In 1857, when he was 17, Shaw Loo left for Calcutta for university. During the Indian Mutiny in 1858, he traveled to the United States on a ship, working as a cabin boy. As he had no money, he took on odd jobs to make a living until he was able to go to the University at Lewisburg (now Bucknell University) in Pennsylvania. There he studied Greek, Latin, philosophy, history, and science. He became the university's first international student. He enrolled at Cleveland Medical College and received his medical degree in 1867, becoming the first western-trained Burmese physician. In the same year, the University of Lewisburg also awarded him an M.A. degree.

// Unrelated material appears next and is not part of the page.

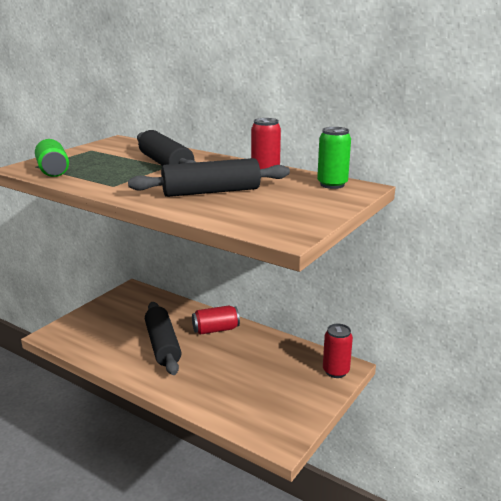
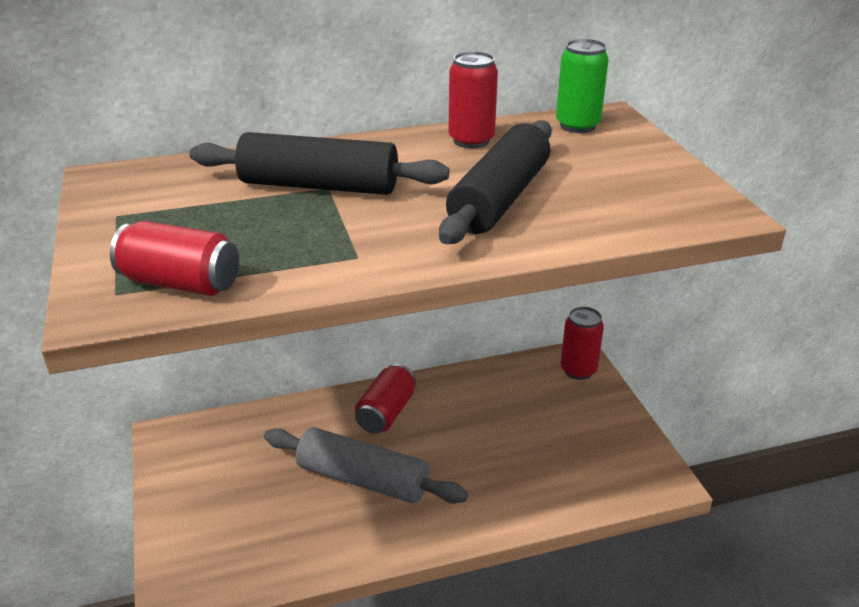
camera: 50 degrees left, 10 degrees up
(53, 171) = (180, 283): green can -> red can
(162, 345) = (362, 479): black rolling pin -> grey rolling pin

In 1867, Shaw Loo met President Andrew Johnson, and persuaded him to write a recommendation letter to King Mindon. Upon his return to Burma, Shaw Loo was received by King Mindon in Mandalay. The king allowed him to stay in the north royal garden, and offered him a position at the royal court. However, Shaw Loo declined the offer. He only stayed at the palace for about 20 days before returning to Moulmein, where he spent most of his professional life serving patients and educating students. In February 1878, he compiled a medical book called Painkiller. It was published by U Ni at the Moulmein Aswe Printing House. Shaw Loo was baptized by Adoniram Judson. He died on 10 October 1929 in Moulmein at the age of 90.

==Family==
Shaw Loo was married twice. In 1869, while working as a teacher at Rangoon Government High School. He married Lucy Pereira, daughter of a British captain. They had seven children. His wife died while giving birth to the youngest child. After two years, he married Shwe Pwint, and the couple had three children.

==Legacy==
Ninety years after Shaw Loo's arrival at Lewisburg, the University of Lewisburg created Burma-Bucknell Weekends to honor its unique and long-lasting ties with Burma. From 1949 to 1966, 16 Burma-Bucknell Weekends were held; Burmese students from nearby colleges and personnel from the Burmese Embassy were invited as a symbol of friendship between the country and Bucknell. The Burma-Bucknell Bowl Award, a symbol of friendship between Burma and Bucknell, is awarded annually to students and academics who have made significant contributions to intercultural and international understanding.